Gender also played a role. While male and female bots were equally effective when considered overall, female social bots were much more effective at generating followers among the group of socially connected software developers. “This suggests that the gender of the socialbots can make a difference if the target users are gender-biased,” say Freitas and pals.
Hahaha, software developers trying to get frisky on Twitter.
So the work of Freitas and co is a wake-up call for Twitter. If it wants to successfully prevent these kinds of attacks, it will need to significantly improve its defense mechanisms. And since this work reveals what makes bots successful, Twitter’s research team has an advantage.
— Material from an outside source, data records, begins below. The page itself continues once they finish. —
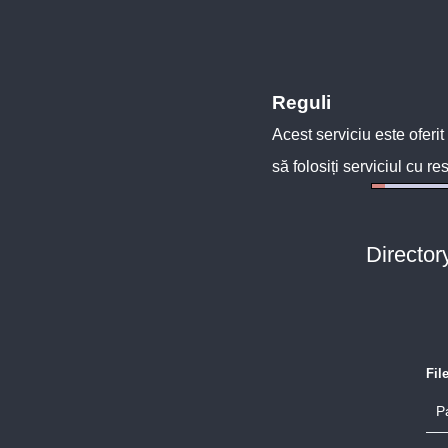
Reguli
Acest serviciu este oferit
să folosiți serviciul cu re
Director
Fil
P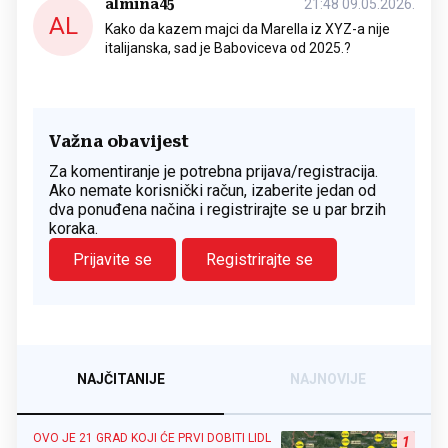
almina45
21:48 09.05.2026.
AL
Kako da kazem majci da Marella iz XYZ-a nije
italijanska, sad je Baboviceva od 2025.?
Važna obavijest
Za komentiranje je potrebna prijava/registracija.
Ako nemate korisnički račun, izaberite jedan od
dva ponuđena načina i registrirajte se u par brzih
koraka.
Prijavite se
Registrirajte se
NAJČITANIJE
NAJNOVIJE
OVO JE 21 GRAD KOJI ĆE PRVI DOBITI LIDL
1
The threat posed by such systems cannot be overstated when it comes to both government and corporate propaganda, and it seems we have already reached the point where they are sophisticated enough for us to become concerned.
While this hasn’t been a key topic on this site up to this point, I have covered it in the past from time to time. For example, in the post from one year ago titled: The CIA’s Latest Investment: Robot Writers.
Furthermore, the threat posed by AI isn’t limited to media. We have also seen it creep into surveillance methods. For example: Meet AISight – The Artificial Intelligence Software Being Installed on CCTV Networks Globally.
This is definitely a trend that deserves more scrutiny going forward.